### WORK INSTRUCTIONS
Rewrite the lines from the one with "Zien & doen in Trompen" up to and including the one with "12 augustus t/m 12 augustus, meerdere", putting "Wandeling" in place of "Rondleiding" and leaving everything else unchanged. Return only those lines.

### GIVEN DATA
● ● ●

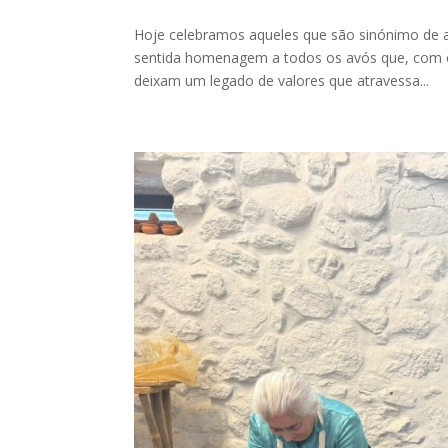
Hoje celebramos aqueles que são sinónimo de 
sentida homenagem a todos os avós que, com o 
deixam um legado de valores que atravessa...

● ● ●

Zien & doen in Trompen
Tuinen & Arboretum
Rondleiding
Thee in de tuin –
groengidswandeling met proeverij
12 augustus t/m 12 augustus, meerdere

● ● ●

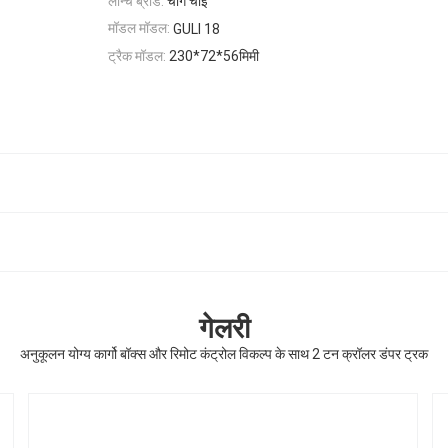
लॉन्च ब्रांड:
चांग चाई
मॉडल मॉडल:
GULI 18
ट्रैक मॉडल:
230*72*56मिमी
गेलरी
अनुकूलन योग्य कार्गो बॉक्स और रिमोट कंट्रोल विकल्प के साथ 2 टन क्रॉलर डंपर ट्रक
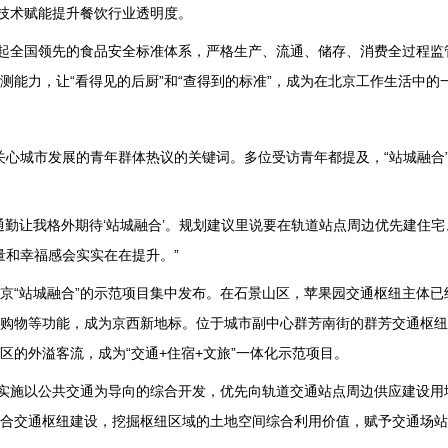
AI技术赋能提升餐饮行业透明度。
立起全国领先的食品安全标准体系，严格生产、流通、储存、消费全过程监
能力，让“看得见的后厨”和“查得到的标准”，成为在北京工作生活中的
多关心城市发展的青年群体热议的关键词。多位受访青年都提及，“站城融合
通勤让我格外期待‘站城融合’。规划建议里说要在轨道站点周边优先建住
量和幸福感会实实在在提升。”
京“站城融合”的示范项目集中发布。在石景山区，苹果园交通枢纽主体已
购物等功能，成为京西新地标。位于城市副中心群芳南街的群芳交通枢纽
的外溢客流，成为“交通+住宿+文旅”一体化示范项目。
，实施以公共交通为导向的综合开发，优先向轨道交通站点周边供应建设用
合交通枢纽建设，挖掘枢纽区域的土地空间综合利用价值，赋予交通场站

● ● ●

### EXERCISE RESULT
Zien & doen in Trompen
Tuinen & Arboretum
Wandeling
Thee in de tuin –
groengidswandeling met proeverij
12 augustus t/m 12 augustus, meerdere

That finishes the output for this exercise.